Lowering the bar

It’s been weeks since my last substantial blog post, so I’m sure that speculation is rampant, out there in the blogosphere, about exactly what has curtailed my output so drastically. Has a rat stepped on my own personal Power button and shut me off? Did the Valar notice that I was writing about them and express their displeasure with a few well-placed lightning bolts? Was I silenced by the global oil cartel for knowing too much about why gasoline prices are high?
Those are all good guesses, but none of these theories are correct. Actually, my lack of blogging over the past few weeks was caused by Nazis. I’ve been working on a post that explains exactly how this happened, but the story is rather long and complicated. It may be a while before I finish it, and it doesn’t make sense to keep my blog on hold while that process continues.
This is a chronic problem that I have with blogging. It’s been noted by numerous observers that bloggers tend to fall into two broad types. One type posts brief, pithy items, typically consisting of a link to something elsewhere on the web and a paragraph or two of commentary. (Classic example: Glenn Reynolds.) The other type of blogger posts long, thoughtful essays that explore topics in detail. (Classic example: Steven Den Beste.)
My natural tendency is to emulate Den Beste, but those long essays take a lot of time to write. Den Beste has the time because he’s retired and has no children. I have two teenagers and a full-time job, so emulating Den Beste is not very realistic. As Bob has pointed out, the result ends up looking less like Den Beste’s blog and more like that of Bill Whittle, who writes 10,000-word essays at the rate of one every two or three months. (Whittle isn’t really a blogger at all; he’s an author who’s posting his book on the Web in pieces.)
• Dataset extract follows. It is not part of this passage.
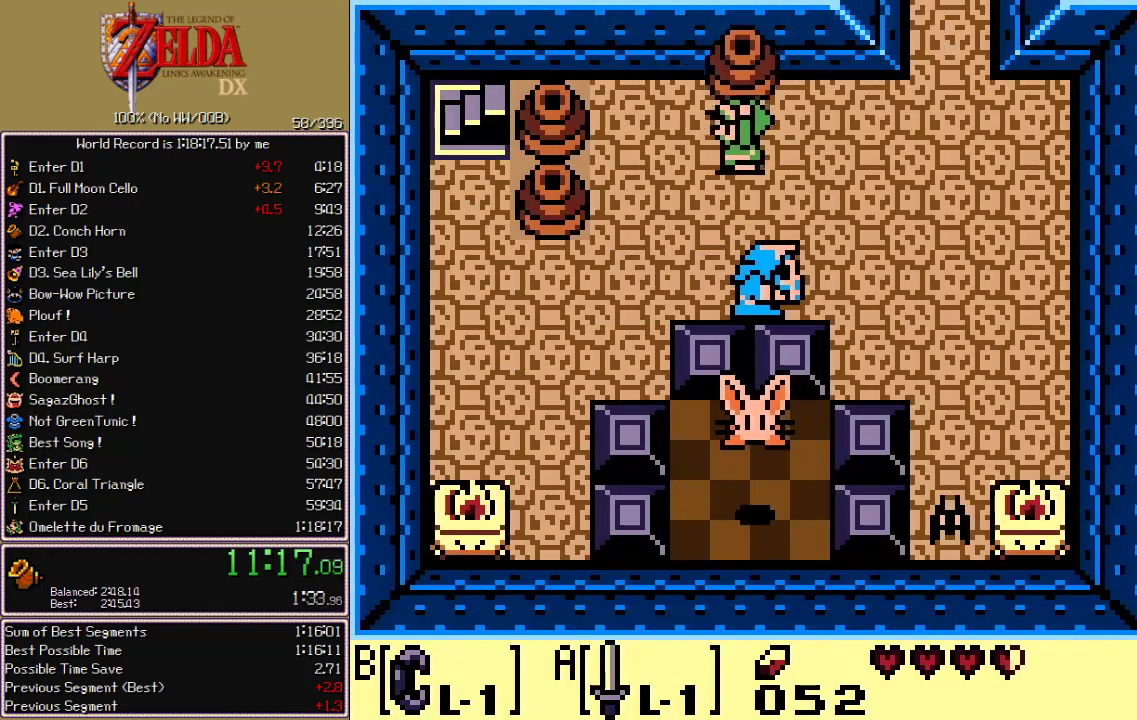
{"buttons": ["DPAD_DOWN"], "events": [[233, "DPAD_RIGHT", "up"], [250, "DPAD_LEFT", "down"], [267, "DPAD_DOWN", "up"], [283, "DPAD_DOWN", "down"], [283, "DPAD_LEFT", "up"]]}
So perhaps the person I should really try to emulate is Rachel Lucas, who recently returned to blogging after a hiatus of several months. Rachel also is an essayist by nature, but her blog faltered after she graduated from college, bought a house, and started working full-time. She now has, at most, an hour a day for blogging. So she’s had to adjust her blogging style to fit her new limitations. She’s making a conscious effort to write shorter articles and spend less time trying to make each one perfect. And it’s working; her output isn’t what it was a year ago, but she’s posting something every day or two.
Well, if Rachel can do that, maybe I can too. It won’t easy to combat my natural tendencies to be a longwinded perfectionist, but I’ll try. With luck, I should be able to get this blog back on track. As long as I can avoid the Nazis.